I’ve been back for over a week now from China and have found the process of settling back into a “normal” routine is taking longer than expected. For sure, I am more than happy to be back on home soil and tending to the Peace Fire and such, but like the photo above, a partial fog hovers over my mood like a soft blanket of sadness.
For the past few days I have been mulling over what this feeling is about and from whence it comes. This morning I received the following email from my partner, Sally, who, after three months of living in China, is leaving in a couple of days to return to Australia. What she writes points towards this difficulty of adjustment.
I am sad to be leaving. Ready for a change from the hospital hours, but there is a part of me that would like to stay and enrich the relationships that have been slowly building, learn the language and get to know this nation’s people a little more. I will miss their friendliness and their gentle innocent humour. There is such a softness to the people here, and a softness between the people and an ability to live so easily amongst one-another, or on top of one-another. There is a basic acceptance of human nature and survival that I’m not sure exists at home. Less ego.

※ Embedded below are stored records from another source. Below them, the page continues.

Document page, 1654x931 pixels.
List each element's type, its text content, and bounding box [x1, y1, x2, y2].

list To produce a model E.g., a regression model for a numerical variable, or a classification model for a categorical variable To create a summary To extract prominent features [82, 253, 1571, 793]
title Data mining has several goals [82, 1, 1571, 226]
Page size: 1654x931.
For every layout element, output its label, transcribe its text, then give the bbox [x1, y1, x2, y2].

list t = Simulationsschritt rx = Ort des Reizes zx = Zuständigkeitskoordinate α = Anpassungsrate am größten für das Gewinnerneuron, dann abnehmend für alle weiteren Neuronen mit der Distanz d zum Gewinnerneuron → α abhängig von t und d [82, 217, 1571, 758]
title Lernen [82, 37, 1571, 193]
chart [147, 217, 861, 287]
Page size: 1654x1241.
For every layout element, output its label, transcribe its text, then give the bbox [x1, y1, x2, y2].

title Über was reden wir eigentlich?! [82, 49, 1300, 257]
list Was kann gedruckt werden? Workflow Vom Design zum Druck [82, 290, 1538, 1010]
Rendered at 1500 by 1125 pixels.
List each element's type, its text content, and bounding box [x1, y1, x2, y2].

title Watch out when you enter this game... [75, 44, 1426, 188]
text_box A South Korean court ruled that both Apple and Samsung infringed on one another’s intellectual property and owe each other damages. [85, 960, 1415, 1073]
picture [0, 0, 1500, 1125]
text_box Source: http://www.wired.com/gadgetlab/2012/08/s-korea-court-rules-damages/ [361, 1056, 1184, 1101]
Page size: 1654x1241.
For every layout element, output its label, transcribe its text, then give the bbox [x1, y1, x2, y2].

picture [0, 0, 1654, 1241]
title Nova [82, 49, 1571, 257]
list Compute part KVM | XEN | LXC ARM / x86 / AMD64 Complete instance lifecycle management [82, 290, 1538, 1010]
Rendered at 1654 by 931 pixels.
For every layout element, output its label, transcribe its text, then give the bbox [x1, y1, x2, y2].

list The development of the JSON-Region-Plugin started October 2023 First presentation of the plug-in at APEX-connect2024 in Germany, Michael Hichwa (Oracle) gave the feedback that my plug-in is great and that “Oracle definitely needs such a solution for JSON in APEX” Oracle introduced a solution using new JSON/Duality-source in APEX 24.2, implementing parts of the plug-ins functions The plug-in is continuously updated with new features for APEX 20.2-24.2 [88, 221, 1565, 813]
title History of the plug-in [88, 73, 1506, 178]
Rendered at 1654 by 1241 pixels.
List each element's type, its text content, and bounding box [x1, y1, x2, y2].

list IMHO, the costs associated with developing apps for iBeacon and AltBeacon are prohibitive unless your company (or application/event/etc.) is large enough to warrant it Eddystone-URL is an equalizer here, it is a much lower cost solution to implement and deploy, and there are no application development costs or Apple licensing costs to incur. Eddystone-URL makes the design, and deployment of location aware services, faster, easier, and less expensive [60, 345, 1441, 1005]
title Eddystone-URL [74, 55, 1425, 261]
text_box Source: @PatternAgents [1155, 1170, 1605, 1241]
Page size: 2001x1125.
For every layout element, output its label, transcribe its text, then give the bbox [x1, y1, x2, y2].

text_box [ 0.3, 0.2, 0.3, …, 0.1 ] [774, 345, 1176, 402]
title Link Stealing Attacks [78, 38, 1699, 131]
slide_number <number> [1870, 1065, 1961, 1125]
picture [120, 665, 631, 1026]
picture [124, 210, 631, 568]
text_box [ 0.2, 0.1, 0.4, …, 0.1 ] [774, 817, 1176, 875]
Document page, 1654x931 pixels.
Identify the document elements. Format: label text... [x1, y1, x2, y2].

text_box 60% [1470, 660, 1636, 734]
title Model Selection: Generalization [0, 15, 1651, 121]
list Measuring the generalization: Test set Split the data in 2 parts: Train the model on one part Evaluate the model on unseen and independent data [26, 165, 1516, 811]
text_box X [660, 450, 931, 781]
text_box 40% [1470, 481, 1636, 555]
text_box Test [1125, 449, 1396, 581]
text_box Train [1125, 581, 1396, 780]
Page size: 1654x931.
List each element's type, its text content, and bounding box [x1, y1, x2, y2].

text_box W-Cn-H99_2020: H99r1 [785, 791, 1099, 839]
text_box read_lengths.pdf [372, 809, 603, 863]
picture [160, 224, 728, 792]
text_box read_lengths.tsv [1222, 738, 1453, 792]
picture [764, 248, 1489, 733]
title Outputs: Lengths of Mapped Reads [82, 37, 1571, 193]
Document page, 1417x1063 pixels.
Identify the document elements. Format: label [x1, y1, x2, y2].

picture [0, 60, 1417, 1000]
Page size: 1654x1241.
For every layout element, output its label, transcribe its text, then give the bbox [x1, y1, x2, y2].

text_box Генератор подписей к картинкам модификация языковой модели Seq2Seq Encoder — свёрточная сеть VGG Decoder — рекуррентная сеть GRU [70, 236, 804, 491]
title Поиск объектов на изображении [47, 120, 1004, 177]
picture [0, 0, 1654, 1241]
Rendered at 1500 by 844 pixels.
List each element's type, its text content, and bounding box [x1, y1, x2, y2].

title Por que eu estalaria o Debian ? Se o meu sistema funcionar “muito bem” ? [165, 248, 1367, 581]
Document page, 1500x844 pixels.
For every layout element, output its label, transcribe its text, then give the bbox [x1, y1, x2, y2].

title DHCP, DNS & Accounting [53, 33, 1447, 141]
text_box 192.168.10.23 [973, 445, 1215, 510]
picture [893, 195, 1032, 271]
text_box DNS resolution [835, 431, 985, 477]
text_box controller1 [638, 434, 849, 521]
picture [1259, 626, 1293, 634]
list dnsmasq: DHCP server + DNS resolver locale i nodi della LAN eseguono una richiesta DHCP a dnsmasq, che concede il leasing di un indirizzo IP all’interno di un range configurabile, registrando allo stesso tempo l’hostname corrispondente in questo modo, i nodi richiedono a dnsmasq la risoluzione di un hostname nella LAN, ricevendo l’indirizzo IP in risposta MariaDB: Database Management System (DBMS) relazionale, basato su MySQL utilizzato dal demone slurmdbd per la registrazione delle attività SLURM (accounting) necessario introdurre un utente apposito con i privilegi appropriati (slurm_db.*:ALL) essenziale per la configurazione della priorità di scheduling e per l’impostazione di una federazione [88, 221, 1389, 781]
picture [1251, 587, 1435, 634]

Less toes to be stepped on (even though there are more toes around.)
Wandered through the streets. Lots of activity, different smells, red lanterns, street stalls cooking meat, flute music here, rock music there, handbags and high-heels, cars honking, bicycles, people. How will Australia feel after all of this?? I will miss this crazy place.
What she writes encapsulates clearly the pain all travellers experience (must experience) after immersing themselves into another culture and then choosing to move on to another place or returning home.
And “home” is never quite the same again. When I returned home last week after dark and after a 30 hour flight, two things stood out: the total lack of sound and the unpeopled sense of emptiness. No wind, no waves hitting the beach, no animal noises. It was as though the land had fallen quiet out of respect for what I had left behind. Eerie, it was.
So, we do the simple things to stay in touch; to rekindle the memories. Mornings still find me carrying on the practice of learning the Chinese language. I’m also looking into taking Chinese cooking lessons.
More importantly, though, the stone from Taishan Mountain that I swapped with the Roaring Beach stone is now nestled among the other stones on the Ancestral Midden (it’s the brown and white one near centre bottom of the photo).
It gets a special pat on my daily visit to the Peace Garden.